On the morning of February 9, 1960, Adolph Coors III, the 45-year-old CEO and chairman of the board of the Coors brewery, left his house for work, but never arrived. A delivery man found Coors' station wagon abandoned, and blood droplets were found nearby. Corbett was implicated, and the FBI began a manhunt that spanned from California to Atlantic City, New Jersey, and eventually to Vancouver, British Columbia, Canada. In March 1960, the FBI added Corbett to its Ten Most Wanted list.

On September 11, 1960, Coors' remains were found in the local forest, with two bullet wounds in his back.

Corbett was arrested on October 29, 1960 in Vancouver by Canadian police.

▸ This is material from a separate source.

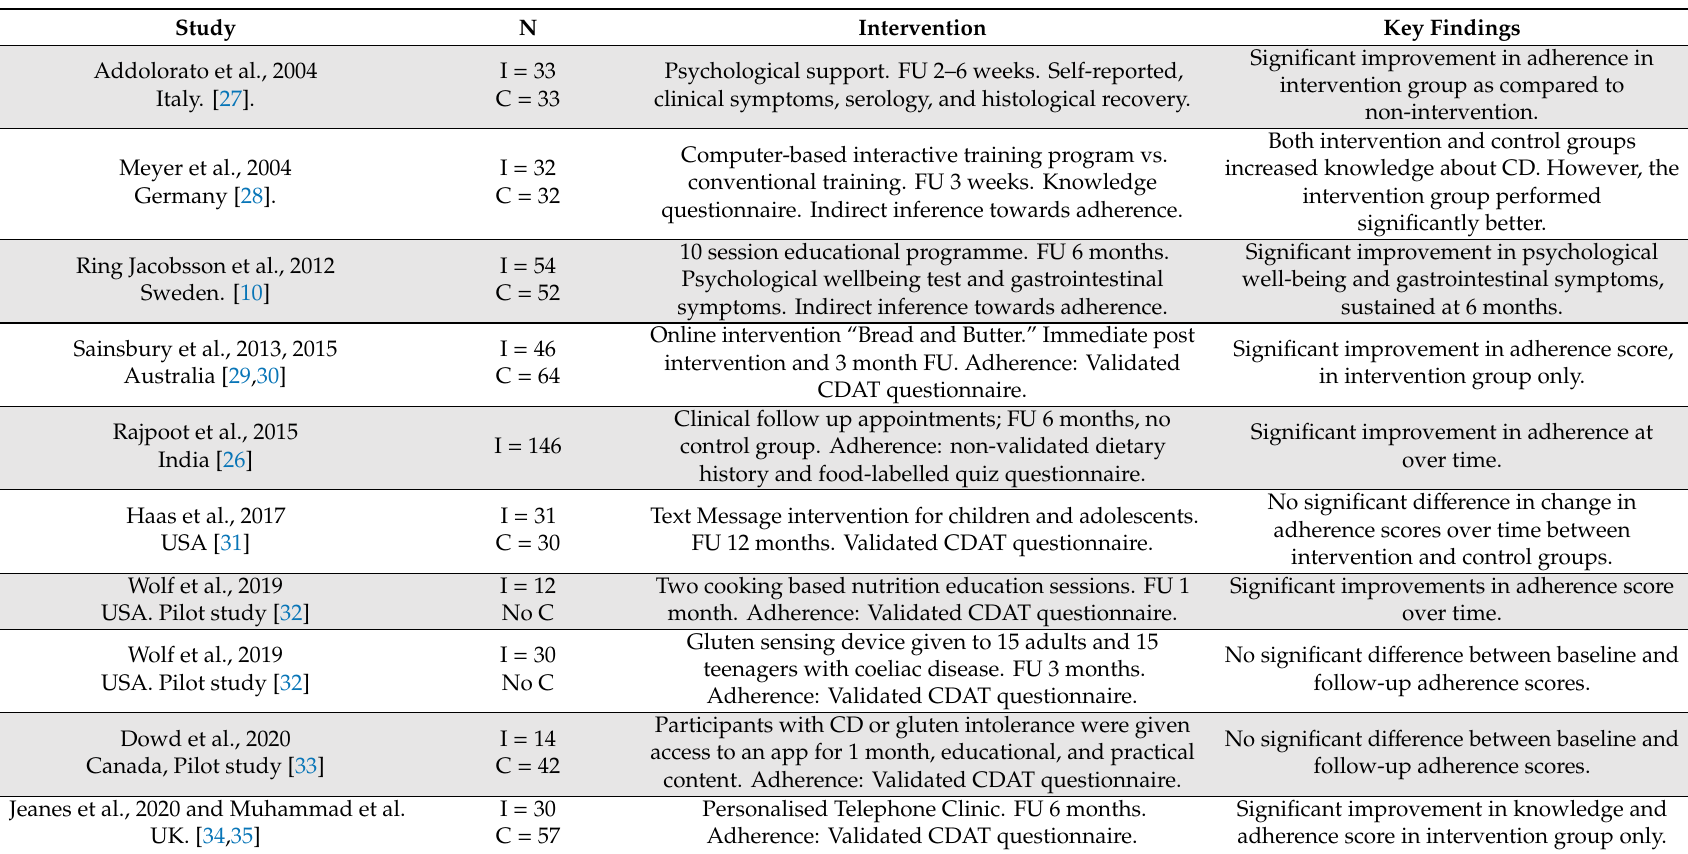
Table 1. Interventions to promote gluten free dietary adherence in patients with coeliac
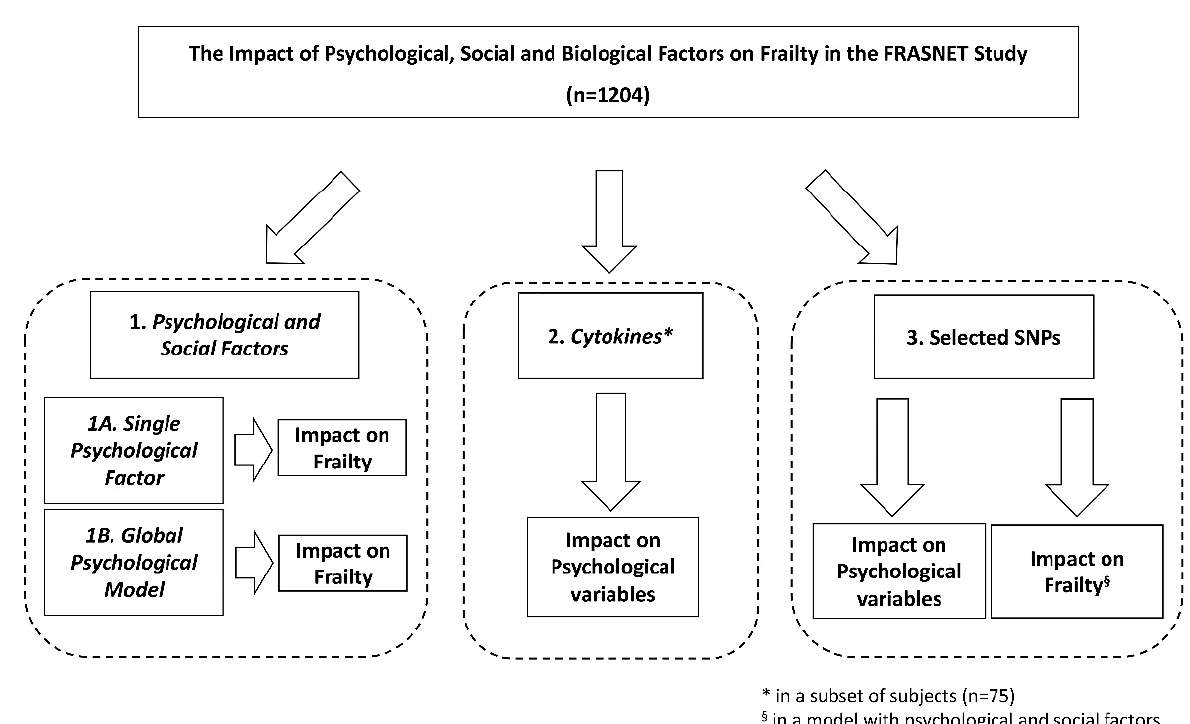
Figure 2. Schematic representation of the analyses performed on the recruited FRASNET cohort. SNPs = single nucleotide polymorphisms.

The FBI had issued wanted poster-style photo copies, and a woman called in, stating a man of his description was in her area. Afterwards, the Vancouver police saw his car parked outside a motor inn. He was extradited back to the U.S. Since the kidnap and murder occurred in Colorado, the state charged Corbett with murder. Because Coors’ remains were found within the state, Corbett was not tried on federal kidnapping charges.

On March 29, 1961, Corbett was convicted of first degree murder and sentenced to life imprisonment. He was paroled and released from prison on December 12, 1980.

In 1996, Corbett gave his only interview following his release from prison; in it, he maintained his innocence. However, Corbett did not try to prove his innocence, insisting that attempting to do so would only attract unwanted attention.

Corbett died by suicide by a single gunshot wound in the head on August 24, 2009, at the age of 80. He had been diagnosed with cancer shortly before his death and his health had been rapidly deterioriating.